Being Black in the Big Brother House
For the last 19 years, Big Brother, a reality competition show spanning 21 seasons, has been a summer staple in houses across the country. Three nights a week, for three months a year, viewers tune in to their televisions to watch as a crop of “houseguests”, the collective name of the show’s participants, compete week after week while being watched 24/7 by at home audiences. With zero contact with the outside world, and a quest to be the last one standing, the houseguests battle it out for a whopping $500,000 cash prize.
From chemists to cowboys, the show has featured varied casts over the years, including people from almost every profession, gender, sexualtiy, religion and race in between. Yet, fans have repeatedly noted that each year lacks one group in particular - black contestants.
Per season, the number of houseguests ranges from 10 to 17, with the average standing at 16. From 2010 to 2019, there have only been a total of 19 black or African American houseguests featured and only one third of those contestants have made it to the Jury House. The Jury House is the point where the last 7 to 9 remaining players are sequestered and later vote a winner between the last two players in the house. In fact, on average, most black players are evicted between the first and fourth week of competition and this current season has been no exception.

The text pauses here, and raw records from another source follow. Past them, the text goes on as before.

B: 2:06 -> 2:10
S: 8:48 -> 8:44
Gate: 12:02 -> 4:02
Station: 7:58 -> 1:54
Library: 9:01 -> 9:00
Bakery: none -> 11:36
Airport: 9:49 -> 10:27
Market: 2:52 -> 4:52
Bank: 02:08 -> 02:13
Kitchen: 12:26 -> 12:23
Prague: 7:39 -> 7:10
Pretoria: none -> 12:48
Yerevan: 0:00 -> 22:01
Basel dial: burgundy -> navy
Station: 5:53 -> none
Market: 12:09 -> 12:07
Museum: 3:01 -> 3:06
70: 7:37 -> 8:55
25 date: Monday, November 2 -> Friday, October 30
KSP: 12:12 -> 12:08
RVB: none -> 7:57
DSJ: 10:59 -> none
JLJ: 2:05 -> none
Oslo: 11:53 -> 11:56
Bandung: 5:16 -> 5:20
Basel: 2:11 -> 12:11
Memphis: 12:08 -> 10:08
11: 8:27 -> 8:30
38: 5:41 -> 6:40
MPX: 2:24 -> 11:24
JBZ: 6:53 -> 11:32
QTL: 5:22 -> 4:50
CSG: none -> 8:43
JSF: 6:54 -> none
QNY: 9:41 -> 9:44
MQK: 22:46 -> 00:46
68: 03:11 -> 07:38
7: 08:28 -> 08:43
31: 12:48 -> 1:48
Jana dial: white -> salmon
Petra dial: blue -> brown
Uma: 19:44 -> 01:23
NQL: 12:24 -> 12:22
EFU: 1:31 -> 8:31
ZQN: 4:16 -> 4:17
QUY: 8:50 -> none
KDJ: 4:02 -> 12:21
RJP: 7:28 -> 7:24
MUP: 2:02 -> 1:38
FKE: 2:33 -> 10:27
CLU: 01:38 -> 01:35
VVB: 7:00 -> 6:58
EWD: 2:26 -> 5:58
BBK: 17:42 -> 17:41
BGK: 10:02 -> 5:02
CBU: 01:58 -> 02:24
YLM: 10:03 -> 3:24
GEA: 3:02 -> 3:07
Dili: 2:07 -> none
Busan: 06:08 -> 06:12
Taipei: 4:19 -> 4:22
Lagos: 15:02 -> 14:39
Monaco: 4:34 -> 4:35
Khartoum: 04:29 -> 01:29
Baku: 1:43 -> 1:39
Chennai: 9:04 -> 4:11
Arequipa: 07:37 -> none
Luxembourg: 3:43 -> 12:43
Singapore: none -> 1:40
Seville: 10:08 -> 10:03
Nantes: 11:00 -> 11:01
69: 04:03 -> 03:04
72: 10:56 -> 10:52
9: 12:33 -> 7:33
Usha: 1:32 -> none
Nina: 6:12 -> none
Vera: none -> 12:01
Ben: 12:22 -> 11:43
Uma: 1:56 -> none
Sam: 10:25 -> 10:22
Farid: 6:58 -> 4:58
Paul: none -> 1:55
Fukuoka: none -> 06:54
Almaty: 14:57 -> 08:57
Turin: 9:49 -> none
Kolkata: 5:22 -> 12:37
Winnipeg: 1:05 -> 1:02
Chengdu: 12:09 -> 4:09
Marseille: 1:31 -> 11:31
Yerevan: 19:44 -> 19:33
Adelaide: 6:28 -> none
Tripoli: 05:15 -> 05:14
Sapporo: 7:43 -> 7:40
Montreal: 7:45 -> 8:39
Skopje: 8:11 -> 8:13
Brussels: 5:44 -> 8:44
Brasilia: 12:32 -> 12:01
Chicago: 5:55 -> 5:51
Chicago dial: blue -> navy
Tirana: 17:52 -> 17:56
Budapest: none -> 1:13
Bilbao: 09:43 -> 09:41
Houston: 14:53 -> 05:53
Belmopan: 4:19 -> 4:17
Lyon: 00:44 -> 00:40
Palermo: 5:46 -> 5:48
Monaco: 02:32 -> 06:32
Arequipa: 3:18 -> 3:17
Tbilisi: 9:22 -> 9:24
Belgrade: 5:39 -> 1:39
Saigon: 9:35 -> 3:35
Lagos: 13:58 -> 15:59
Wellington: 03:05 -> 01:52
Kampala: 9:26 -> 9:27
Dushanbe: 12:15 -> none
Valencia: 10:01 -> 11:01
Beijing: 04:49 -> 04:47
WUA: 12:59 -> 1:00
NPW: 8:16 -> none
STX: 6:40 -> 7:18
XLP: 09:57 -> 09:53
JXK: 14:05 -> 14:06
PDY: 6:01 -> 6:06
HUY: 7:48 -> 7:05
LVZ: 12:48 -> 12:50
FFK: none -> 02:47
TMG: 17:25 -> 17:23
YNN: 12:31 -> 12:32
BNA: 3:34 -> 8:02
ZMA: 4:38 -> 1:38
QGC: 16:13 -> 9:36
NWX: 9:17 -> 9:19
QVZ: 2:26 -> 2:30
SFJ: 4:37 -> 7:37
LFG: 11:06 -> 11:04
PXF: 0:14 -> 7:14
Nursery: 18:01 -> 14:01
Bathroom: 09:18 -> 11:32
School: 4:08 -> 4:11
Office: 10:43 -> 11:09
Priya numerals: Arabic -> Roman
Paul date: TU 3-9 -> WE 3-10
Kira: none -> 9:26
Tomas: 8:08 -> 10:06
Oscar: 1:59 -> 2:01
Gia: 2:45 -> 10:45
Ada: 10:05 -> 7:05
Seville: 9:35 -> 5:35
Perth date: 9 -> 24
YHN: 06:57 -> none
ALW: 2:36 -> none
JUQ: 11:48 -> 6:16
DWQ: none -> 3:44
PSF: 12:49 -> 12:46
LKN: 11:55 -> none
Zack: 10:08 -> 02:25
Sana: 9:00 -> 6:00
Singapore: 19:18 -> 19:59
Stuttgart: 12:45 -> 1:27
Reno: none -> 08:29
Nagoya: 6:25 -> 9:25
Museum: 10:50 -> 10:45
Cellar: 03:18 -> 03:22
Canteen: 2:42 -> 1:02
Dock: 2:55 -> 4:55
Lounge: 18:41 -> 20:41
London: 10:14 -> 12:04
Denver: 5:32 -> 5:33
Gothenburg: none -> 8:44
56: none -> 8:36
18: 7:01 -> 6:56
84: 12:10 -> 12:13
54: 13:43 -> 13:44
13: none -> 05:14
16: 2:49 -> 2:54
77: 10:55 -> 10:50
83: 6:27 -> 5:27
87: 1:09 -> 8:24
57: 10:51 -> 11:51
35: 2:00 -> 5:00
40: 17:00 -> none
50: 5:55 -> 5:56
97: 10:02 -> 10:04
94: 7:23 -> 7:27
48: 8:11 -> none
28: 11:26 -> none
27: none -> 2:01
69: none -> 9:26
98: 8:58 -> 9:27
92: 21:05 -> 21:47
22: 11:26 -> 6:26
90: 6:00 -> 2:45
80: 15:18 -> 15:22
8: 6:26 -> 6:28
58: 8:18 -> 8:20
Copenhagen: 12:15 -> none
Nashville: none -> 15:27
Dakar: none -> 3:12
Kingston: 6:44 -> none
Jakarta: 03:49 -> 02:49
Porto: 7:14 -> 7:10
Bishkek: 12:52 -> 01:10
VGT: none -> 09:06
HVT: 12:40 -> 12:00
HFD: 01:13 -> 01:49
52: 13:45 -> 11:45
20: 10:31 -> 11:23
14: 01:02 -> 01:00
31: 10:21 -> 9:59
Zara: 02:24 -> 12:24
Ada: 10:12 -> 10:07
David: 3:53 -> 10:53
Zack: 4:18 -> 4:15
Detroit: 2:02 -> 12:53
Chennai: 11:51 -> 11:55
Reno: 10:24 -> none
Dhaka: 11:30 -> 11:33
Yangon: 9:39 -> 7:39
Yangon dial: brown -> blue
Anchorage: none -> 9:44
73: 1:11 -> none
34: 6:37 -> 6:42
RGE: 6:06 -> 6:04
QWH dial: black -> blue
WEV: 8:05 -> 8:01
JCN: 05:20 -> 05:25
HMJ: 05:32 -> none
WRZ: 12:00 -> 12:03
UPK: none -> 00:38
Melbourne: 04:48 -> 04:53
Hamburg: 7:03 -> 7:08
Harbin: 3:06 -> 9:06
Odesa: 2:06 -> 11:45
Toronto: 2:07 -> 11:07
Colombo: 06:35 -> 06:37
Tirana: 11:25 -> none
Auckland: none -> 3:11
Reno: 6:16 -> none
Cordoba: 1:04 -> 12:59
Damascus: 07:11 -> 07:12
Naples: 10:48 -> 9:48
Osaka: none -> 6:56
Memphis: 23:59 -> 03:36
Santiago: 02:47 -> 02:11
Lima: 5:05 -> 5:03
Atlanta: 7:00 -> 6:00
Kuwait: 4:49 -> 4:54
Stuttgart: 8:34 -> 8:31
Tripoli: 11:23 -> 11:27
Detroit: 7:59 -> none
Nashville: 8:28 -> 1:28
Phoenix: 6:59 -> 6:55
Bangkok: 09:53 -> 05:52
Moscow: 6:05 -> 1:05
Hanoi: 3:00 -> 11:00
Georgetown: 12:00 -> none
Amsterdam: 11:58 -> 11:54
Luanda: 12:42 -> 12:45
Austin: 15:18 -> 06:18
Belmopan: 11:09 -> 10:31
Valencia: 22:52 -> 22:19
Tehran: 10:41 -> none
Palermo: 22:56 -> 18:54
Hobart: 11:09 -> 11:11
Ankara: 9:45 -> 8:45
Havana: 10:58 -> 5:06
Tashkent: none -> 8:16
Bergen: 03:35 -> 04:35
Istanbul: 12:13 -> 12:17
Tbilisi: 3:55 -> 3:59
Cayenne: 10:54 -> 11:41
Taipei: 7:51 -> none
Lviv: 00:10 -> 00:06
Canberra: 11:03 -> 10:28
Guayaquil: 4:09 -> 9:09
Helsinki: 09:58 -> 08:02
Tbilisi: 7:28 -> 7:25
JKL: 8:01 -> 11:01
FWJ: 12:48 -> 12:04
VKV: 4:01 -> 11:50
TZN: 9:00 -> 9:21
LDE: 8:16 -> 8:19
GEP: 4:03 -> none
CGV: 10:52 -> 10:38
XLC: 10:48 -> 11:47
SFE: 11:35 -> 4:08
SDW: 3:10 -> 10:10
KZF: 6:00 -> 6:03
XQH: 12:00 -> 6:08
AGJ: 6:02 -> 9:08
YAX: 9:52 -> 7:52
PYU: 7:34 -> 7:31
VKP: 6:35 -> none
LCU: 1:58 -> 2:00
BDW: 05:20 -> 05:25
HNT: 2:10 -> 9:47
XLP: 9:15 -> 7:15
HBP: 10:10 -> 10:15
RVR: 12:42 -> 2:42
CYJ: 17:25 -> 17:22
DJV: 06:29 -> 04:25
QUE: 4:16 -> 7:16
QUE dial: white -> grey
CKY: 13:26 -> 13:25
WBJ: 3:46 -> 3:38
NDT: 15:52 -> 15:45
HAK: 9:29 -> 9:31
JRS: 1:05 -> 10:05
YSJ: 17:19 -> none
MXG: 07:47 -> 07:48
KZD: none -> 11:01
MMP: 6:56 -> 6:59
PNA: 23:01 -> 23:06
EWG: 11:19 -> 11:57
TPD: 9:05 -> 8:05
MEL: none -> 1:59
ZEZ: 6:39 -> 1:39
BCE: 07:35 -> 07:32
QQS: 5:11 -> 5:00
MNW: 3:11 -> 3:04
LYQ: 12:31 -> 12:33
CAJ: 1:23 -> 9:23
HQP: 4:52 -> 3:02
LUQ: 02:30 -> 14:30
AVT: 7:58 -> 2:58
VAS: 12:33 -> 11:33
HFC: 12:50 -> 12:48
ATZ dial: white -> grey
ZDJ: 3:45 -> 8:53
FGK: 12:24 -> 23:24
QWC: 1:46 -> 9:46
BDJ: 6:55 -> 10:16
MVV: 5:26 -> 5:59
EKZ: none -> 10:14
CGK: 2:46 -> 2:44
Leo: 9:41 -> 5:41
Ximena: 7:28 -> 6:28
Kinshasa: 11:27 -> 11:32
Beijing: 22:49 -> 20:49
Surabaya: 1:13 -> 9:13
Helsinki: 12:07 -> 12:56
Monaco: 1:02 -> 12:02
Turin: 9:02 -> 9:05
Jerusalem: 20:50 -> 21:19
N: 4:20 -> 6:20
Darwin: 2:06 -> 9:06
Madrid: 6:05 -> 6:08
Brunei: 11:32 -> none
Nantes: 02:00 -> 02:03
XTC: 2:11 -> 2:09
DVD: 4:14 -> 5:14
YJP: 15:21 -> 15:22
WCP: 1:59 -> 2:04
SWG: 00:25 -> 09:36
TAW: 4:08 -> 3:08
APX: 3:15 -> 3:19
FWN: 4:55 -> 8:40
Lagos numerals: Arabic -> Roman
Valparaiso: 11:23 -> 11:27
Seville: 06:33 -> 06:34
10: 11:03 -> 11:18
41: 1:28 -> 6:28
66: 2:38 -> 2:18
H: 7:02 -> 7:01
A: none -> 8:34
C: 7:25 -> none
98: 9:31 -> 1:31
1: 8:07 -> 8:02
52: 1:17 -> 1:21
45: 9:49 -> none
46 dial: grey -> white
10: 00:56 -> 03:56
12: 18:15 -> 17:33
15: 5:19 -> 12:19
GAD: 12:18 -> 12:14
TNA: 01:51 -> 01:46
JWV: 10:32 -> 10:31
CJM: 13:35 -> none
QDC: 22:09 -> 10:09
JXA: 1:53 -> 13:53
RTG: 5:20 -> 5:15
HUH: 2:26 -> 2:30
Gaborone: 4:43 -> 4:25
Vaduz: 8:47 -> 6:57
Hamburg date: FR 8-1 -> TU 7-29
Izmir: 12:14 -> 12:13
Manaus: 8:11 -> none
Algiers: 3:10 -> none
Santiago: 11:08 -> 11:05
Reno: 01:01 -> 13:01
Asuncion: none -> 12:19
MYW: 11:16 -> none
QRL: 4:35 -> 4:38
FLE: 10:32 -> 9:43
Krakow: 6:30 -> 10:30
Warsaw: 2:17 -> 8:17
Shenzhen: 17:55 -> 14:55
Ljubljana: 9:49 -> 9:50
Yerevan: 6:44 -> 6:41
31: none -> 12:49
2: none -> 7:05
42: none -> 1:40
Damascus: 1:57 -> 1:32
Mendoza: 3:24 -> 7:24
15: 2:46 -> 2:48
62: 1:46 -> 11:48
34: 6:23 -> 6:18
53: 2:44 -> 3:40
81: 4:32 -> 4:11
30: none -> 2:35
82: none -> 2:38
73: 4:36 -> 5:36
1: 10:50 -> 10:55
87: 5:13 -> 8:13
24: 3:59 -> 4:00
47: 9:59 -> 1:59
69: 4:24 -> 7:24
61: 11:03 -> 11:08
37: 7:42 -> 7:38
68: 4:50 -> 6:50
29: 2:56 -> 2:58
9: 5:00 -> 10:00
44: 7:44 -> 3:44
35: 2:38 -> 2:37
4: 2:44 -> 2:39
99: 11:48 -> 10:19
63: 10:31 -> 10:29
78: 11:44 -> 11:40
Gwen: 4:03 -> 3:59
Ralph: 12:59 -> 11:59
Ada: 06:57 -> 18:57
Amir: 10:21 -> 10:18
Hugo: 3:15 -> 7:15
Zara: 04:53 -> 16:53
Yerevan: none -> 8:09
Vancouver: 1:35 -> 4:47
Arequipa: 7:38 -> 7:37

Of the 16 contestants to enter the house this season, 5 were people of color and only 2 identified as black. Within the first few hours of the game, 3 of the 5 people of color in the house, including both black players, were “banished” by the white camp director as a part of the game, left to battle each other to win back their spot in the house. While one black player, Kemi, was able to make her way back into the game, the other black player, David, was eliminated, ending his dream to be the first black winner of Big Brother.
When Kemi entered the house, she was immediately met with animosity from 2, white male houseguests in particular. Viewers who watched the live feeds reported the male houseguests repeatedly speaking negatively about Kemi even when she actively tried to avoid any conflict with them. One of the male guests even mentioned how he wished to, “...stomp a mud hole through her chest” and push her into traffic, while the other houseguest “jokingly” stated how he’d like to murder her and put her in a grave.
As tweets reporting this violent language flooded the bb21 hashtag, many began reaching out to producers in fear of Kemi’s safety in the house. Instead of meeting the viewers’ concerns, a producer shrugged off all threats made to Kemi, laughing it off as unserious dialogue. The producer went as far as to tell any concerned viewers to stop watching if uncomfortable.
Inside the house, Kemi feared how her recordings would be edited and was not protected by production. Instead, she was asked to up her own antics by wagging her fingers and adding “uh-uh girlfriend” to her dialogues, negatively encouraging caricatures of how black women are assumed to behave. Her fears of being edited wrongly proved valid as the edited cut broadcasted to the nation showed Kemi speaking to herself and appearing unstable. This, while one of her aggressors was shown as sympathetic towards her; a completely different portrayal from what the live feeds captured to be true.
In a surprise twist to the game, David was brought back into the house, with houseguests immediately assuming him to be angry and violent, some even alluding him to being a sexual predator, despite his actions not reflecting anything of that nature. Within hours, he was referred to as the n-word with one houseguest mentioning their desire to mule kick him.
When Kemi and David got a moment together, both spoke on how they felt isolated in the house, but neither wanted to explicitly mention racism as they feared the repercussions they might face. During the second live eviction of the season, Kemi was voted out of the house and into exile, joining David and Ovi, a Bangladeshi player who was evicted the previous week.
Some fans have voiced their decision to not watch this season given the ignored safety and comfort of black players by showrunners. Many have raised questions around perpetrated violence; such as when one houseguest was not punished after physically pushing Kemi during a heated argument while another tried to spit in her face. Others have taken to calling the show’s advertisers to get the attention of the network for effective and visible change. For a game meant to be a fun social experiment where your social skills are as important as your physical prowess, it seems as though being black can be the biggest burden and the basis for becoming an early and discriminated target.